O anúncio do governo, ontem, veio com atraso e é insuficiente. A maior parte do ajuste está na recriação da CPMF, que ainda depende de aprovação do Congresso, e os cortes não corrigem as principais distorções do Orçamento que estão nos gastos obrigatórios da União. Os investimentos foram afetados, haverá encarecimento da exportação, e o aumento de impostos vai diminuir a confiança na economia.
Dos R$ 66,2 bilhões de esforço anunciado, R$ 26 bilhões são cortes de gastos enquanto R$ 40,2 bi são aumento de receitas. Ou seja, o ajuste está sendo feito da pior maneira, com aumento da carga tributária e redução de competitividade da economia.
Ao invés de apresentar ao Congresso um projeto de reforma da Previdência, o governo encaminhou a recriação da CPMF, para ajudar a tapar um rombo que cresce de forma assustadora: sairá de R$ 58 bilhões no ano passado para R$ 88 bi este ano e R$ 116 bilhões no ano que vem. Essa alta tem relação direta com a indexação do salário mínimo, que terá reajuste de 10% em 2016, mesmo com a economia em recessão. Quando sugeriu rever a regra no início do ano, o ministro Nelson Barbosa foi desautorizado pela presidente Dilma.
O economista Gil Castelo Branco, do Contas Abertas, lembra que o governo ainda conta com R$ 37 bilhões de receitas atípicas para conseguir chegar à meta. A ideia da equipe econômica é arrecadar com o programa de concessões e vender ativos, mas a estratégia é incerta porque a recessão diminui o interesse do mercado, e a perda do grau de investimento está encarecendo o crédito. As empresas já estão voltando às planilhas para incorporar maiores taxas de retorno aos projetos.
A meta de superávit primário do ano que vem começou em 2% do PIB, caiu para 0,7%, foi reduzida para déficit de 0,5%, e ontem voltou novamente ao superávit. O que fica cada vez mais claro é que o governo não tem um plano definido para recolocar as contas públicas no azul. O anúncio aconteceu apenas porque o país perdeu o grau de investimento na semana passada. O pior ajuste fiscal é aquele feito com atraso e de forma improvisada. É isso o que tem feito o governo.

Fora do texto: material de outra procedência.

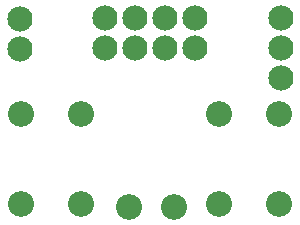
<source format=gbr>
G04 DipTrace 2.4.0.2*
%INBottomMask.gbr*%
%MOIN*%
%ADD16O,0.087X0.085*%
%ADD29C,0.084*%
%ADD33C,0.084*%
%FSLAX44Y44*%
G04*
G70*
G90*
G75*
G01*
%LNBotMask*%
%LPD*%
D33*
X7640Y10240D3*
Y11240D3*
X8640Y10240D3*
Y11240D3*
X9640Y10240D3*
Y11240D3*
X10640Y10240D3*
Y11240D3*
D29*
X4790Y10190D3*
Y11190D3*
X13490Y9240D3*
Y10240D3*
Y11240D3*
D16*
X4835Y5045D3*
Y8035D3*
X6825D3*
X6835Y5045D3*
X11435D3*
X13435Y5035D3*
Y8035D3*
X11435D3*
X8445Y4935D3*
X9935Y4945D3*
M02*

</source>
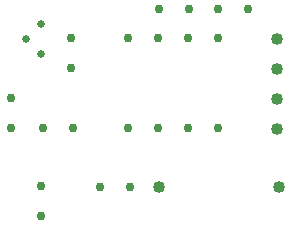
<source format=gbr>
G04 PROTEUS GERBER X2 FILE*
%TF.GenerationSoftware,Labcenter,Proteus,8.12-SP0-Build30713*%
%TF.CreationDate,2025-07-29T23:59:36+00:00*%
%TF.FileFunction,Plated,0,2,PTH*%
%TF.FilePolarity,Positive*%
%TF.Part,Single*%
%TF.SameCoordinates,{e56e60b4-6ad3-43ce-92a5-0eef0eccd0f5}*%
%FSLAX45Y45*%
%MOMM*%
G01*
%TA.AperFunction,ComponentDrill*%
%ADD17C,0.762000*%
%ADD18C,1.016000*%
%TA.AperFunction,ComponentDrill*%
%ADD19C,0.635000*%
%TD.AperFunction*%
D17*
X+7500000Y+1250000D03*
X+7246000Y+1250000D03*
X+6750000Y+1254000D03*
X+6750000Y+1000000D03*
X+7000000Y+2504000D03*
X+7000000Y+2250000D03*
D18*
X+8766000Y+1250000D03*
X+7750000Y+1250000D03*
D17*
X+8250000Y+1750000D03*
X+7996000Y+1750000D03*
X+7742000Y+1750000D03*
X+7488000Y+1750000D03*
X+7488000Y+2512000D03*
X+7742000Y+2512000D03*
X+7996000Y+2512000D03*
X+8250000Y+2512000D03*
X+8000000Y+2750000D03*
X+7746000Y+2750000D03*
X+8504000Y+2750000D03*
X+8250000Y+2750000D03*
X+6500000Y+2000000D03*
X+6500000Y+1746000D03*
X+6766000Y+1750000D03*
X+7020000Y+1750000D03*
D19*
X+6750000Y+2373000D03*
X+6623000Y+2500000D03*
X+6750000Y+2627000D03*
D18*
X+8750000Y+2500000D03*
X+8750000Y+2246000D03*
X+8750000Y+1992000D03*
X+8750000Y+1738000D03*
M02*

</source>
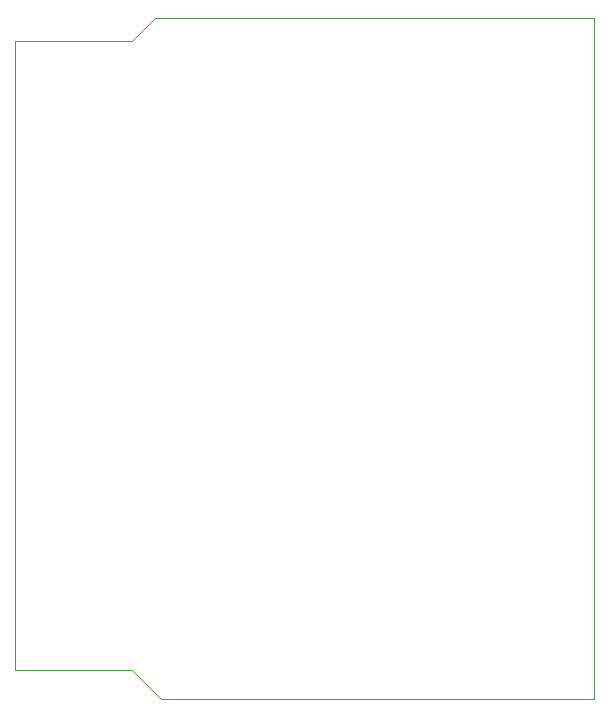
<source format=gbr>
%TF.GenerationSoftware,KiCad,Pcbnew,6.0.5-a6ca702e91~116~ubuntu21.10.1*%
%TF.CreationDate,2023-07-31T04:43:38-06:00*%
%TF.ProjectId,DB25_External,44423235-5f45-4787-9465-726e616c2e6b,rev?*%
%TF.SameCoordinates,Original*%
%TF.FileFunction,Profile,NP*%
%FSLAX46Y46*%
G04 Gerber Fmt 4.6, Leading zero omitted, Abs format (unit mm)*
G04 Created by KiCad (PCBNEW 6.0.5-a6ca702e91~116~ubuntu21.10.1) date 2023-07-31 04:43:38*
%MOMM*%
%LPD*%
G01*
G04 APERTURE LIST*
%TA.AperFunction,Profile*%
%ADD10C,0.100000*%
%TD*%
G04 APERTURE END LIST*
D10*
X100025200Y-127304800D02*
X100025200Y-74066400D01*
X149047200Y-129794000D02*
X112369600Y-129794000D01*
X100025200Y-74066400D02*
X109880400Y-74066400D01*
X109880400Y-127304800D02*
X112369600Y-129794000D01*
X149047200Y-72085200D02*
X149047200Y-129794000D01*
X100025200Y-127304800D02*
X109880400Y-127304800D01*
X109880400Y-74066400D02*
X111861600Y-72085200D01*
X111861600Y-72085200D02*
X149047200Y-72085200D01*
M02*

</source>
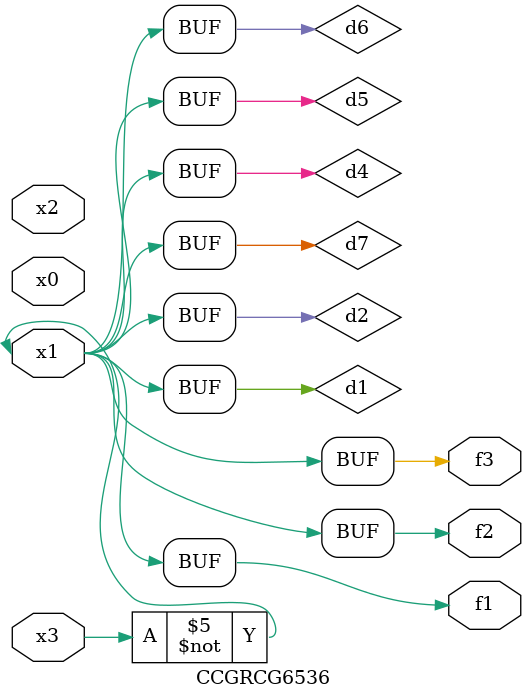
<source format=v>
module CCGRCG6536(
	input x0, x1, x2, x3,
	output f1, f2, f3
);

	wire d1, d2, d3, d4, d5, d6, d7;

	not (d1, x3);
	buf (d2, x1);
	xnor (d3, d1, d2);
	nor (d4, d1);
	buf (d5, d1, d2);
	buf (d6, d4, d5);
	nand (d7, d4);
	assign f1 = d6;
	assign f2 = d7;
	assign f3 = d6;
endmodule

</source>
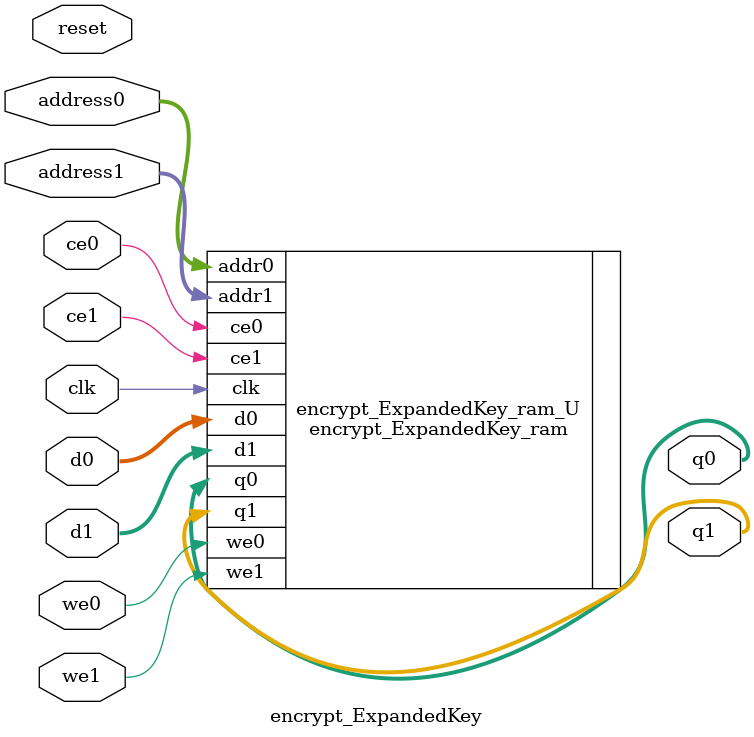
<source format=v>

`timescale 1 ns / 1 ps
module encrypt_ExpandedKey(
    reset,
    clk,
    address0,
    ce0,
    we0,
    d0,
    q0,
    address1,
    ce1,
    we1,
    d1,
    q1);

parameter DataWidth = 32'd8;
parameter AddressRange = 32'd176;
parameter AddressWidth = 32'd8;
input reset;
input clk;
input[AddressWidth - 1:0] address0;
input ce0;
input we0;
input[DataWidth - 1:0] d0;
output[DataWidth - 1:0] q0;
input[AddressWidth - 1:0] address1;
input ce1;
input we1;
input[DataWidth - 1:0] d1;
output[DataWidth - 1:0] q1;



encrypt_ExpandedKey_ram encrypt_ExpandedKey_ram_U(
    .clk( clk ),
    .addr0( address0 ),
    .ce0( ce0 ),
    .d0( d0 ),
    .we0( we0 ),
    .q0( q0 ),
    .addr1( address1 ),
    .ce1( ce1 ),
    .d1( d1 ),
    .we1( we1 ),
    .q1( q1 ));

endmodule

</source>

Duplo impacto na exportação
Em uma semana, o setor exportador está tendo que contabilizar o risco de um duplo aumento de custos. A perda do grau de investimento vai encarecer o Adiantamento sobre Contratos de Câmbio (ACC), que antecipa receitas de vendas e aumenta a competitividade das empresas. Além disso, ontem o governo anunciou um corte de R$ 2 bilhões no Reintegra, programa que reduz impostos cobrados em duplicidade. Nem parece que impulsionar a exportação é uma das saídas para a crise.
Visão de fora
A análise da consultoria inglesa Capital Economics foi que o anúncio não muda o quadro mais amplo ( Big picture ) das contas públicas do país. O economista Neil Shearing, responsável pela análise de mercados emergentes, ainda projeta déficit primário de 1% do PIB este ano e novo déficit de 0,3% no ano que vem. “Nessas circunstâncias, a dívida bruta como proporção do PIB vai continuar subindo, e novos rebaixamento da nota de crédito continuam prováveis”, escreveu em relatório.
Expectativa interna
O economista-chefe do Banco Modal, Alexandre de Ázara, avalia que o novo ajuste não garante a manutenção do grau de investimento pelas agências Fitch e Moody”s, principalmente pela incerteza política, que dificulta a aprovação dos projetos pelo Congresso. Mas ele afirma que o número divulgado veio maior do que o esperado pelo mercado. “A reação dependerá dos políticos”, disse Ázara. O que realmente faria a diferença seriam as reformas que aumentassem a competitividade.
Desânimo.
Foi o que provocou a resposta de Levy sobre o período de vigência da CPMF, com a previsão de que “não dure mais que quatro anos”.
A VOLTA.
Com a proposta de congelar o reajuste dos servidores por sete meses, o imposto inflacionário retorna ao cardápio da política econômica.
CADA UM NA SUA.
No site do Ministério da Fazenda, apenas a apresentação de Joaquim Levy. No do Planejamento, só a de Nelson Barbosa.